[WORK TO COMPLETE] Retype the records below from their first line through the line holding "Windows Installer][windows-installer] installiert", including both ends and no pictures.

Start of DATA TO EXAMINE

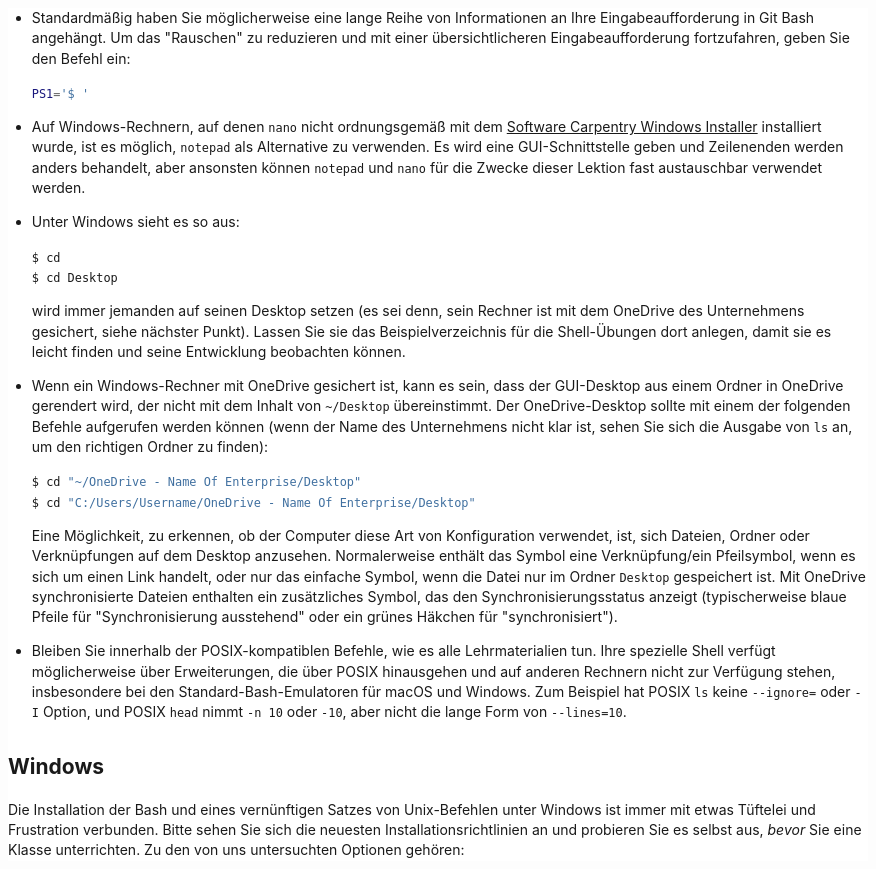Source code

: - Standardmäßig haben Sie möglicherweise eine lange Reihe von Informationen an Ihre
  Eingabeaufforderung in Git Bash angehängt. Um das "Rauschen" zu reduzieren und mit
  einer übersichtlicheren Eingabeaufforderung fortzufahren, geben Sie den Befehl ein:

  ```bash
  PS1='$ '
  ```

- Auf Windows-Rechnern, auf denen `nano` nicht ordnungsgemäß mit dem [Software Carpentry
  Windows Installer][windows-installer] installiert wurde, ist es möglich, `notepad` als
  Alternative zu verwenden. Es wird eine GUI-Schnittstelle geben und Zeilenenden werden
  anders behandelt, aber ansonsten können `notepad` und `nano` für die Zwecke dieser
  Lektion fast austauschbar verwendet werden.

- Unter Windows sieht es so aus:

  ```bash
  $ cd
  $ cd Desktop
  ```

  wird immer jemanden auf seinen Desktop setzen (es sei denn, sein Rechner ist mit dem
  OneDrive des Unternehmens gesichert, siehe nächster Punkt). Lassen Sie sie das
  Beispielverzeichnis für die Shell-Übungen dort anlegen, damit sie es leicht finden und
  seine Entwicklung beobachten können.

- Wenn ein Windows-Rechner mit OneDrive gesichert ist, kann es sein, dass der
  GUI-Desktop aus einem Ordner in OneDrive gerendert wird, der nicht mit dem Inhalt von
  `~/Desktop` übereinstimmt. Der OneDrive-Desktop sollte mit einem der folgenden Befehle
  aufgerufen werden können (wenn der Name des Unternehmens nicht klar ist, sehen Sie
  sich die Ausgabe von `ls` an, um den richtigen Ordner zu finden):

  ```bash
  $ cd "~/OneDrive - Name Of Enterprise/Desktop"
  $ cd "C:/Users/Username/OneDrive - Name Of Enterprise/Desktop"
  ```

  Eine Möglichkeit, zu erkennen, ob der Computer diese Art von Konfiguration verwendet,
  ist, sich Dateien, Ordner oder Verknüpfungen auf dem Desktop anzusehen. Normalerweise
  enthält das Symbol eine Verknüpfung/ein Pfeilsymbol, wenn es sich um einen Link
  handelt, oder nur das einfache Symbol, wenn die Datei nur im Ordner `Desktop`
  gespeichert ist. Mit OneDrive synchronisierte Dateien enthalten ein zusätzliches
  Symbol, das den Synchronisierungsstatus anzeigt (typischerweise blaue Pfeile für
  "Synchronisierung ausstehend" oder ein grünes Häkchen für "synchronisiert").

- Bleiben Sie innerhalb der POSIX-kompatiblen Befehle, wie es alle Lehrmaterialien tun.
  Ihre spezielle Shell verfügt möglicherweise über Erweiterungen, die über POSIX
  hinausgehen und auf anderen Rechnern nicht zur Verfügung stehen, insbesondere bei den
  Standard-Bash-Emulatoren für macOS und Windows. Zum Beispiel hat POSIX `ls` keine
  `--ignore=` oder `-I` Option, und POSIX `head` nimmt `-n 10` oder `-10`, aber nicht
  die lange Form von `--lines=10`.

## Windows

Die Installation der Bash und eines vernünftigen Satzes von Unix-Befehlen unter Windows
ist immer mit etwas Tüftelei und Frustration verbunden. Bitte sehen Sie sich die
neuesten Installationsrichtlinien an und probieren Sie es selbst aus, *bevor* Sie eine
Klasse unterrichten. Zu den von uns untersuchten Optionen gehören:


[shebang]: https://www.in-ulm.de/~mascheck/various/shebang/
[windows-installer]: https://github.com/swcarpentry/windows-installer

End of DATA TO EXAMINE

[TASK OUTPUT]
Source code

: - Standardmäßig haben Sie möglicherweise eine lange Reihe von Informationen an Ihre
  Eingabeaufforderung in Git Bash angehängt. Um das "Rauschen" zu reduzieren und mit
  einer übersichtlicheren Eingabeaufforderung fortzufahren, geben Sie den Befehl ein:

  ```bash
  PS1='$ '
  ```

- Auf Windows-Rechnern, auf denen `nano` nicht ordnungsgemäß mit dem [Software Carpentry
  Windows Installer][windows-installer] installiert wurde, ist es möglich, `notepad` als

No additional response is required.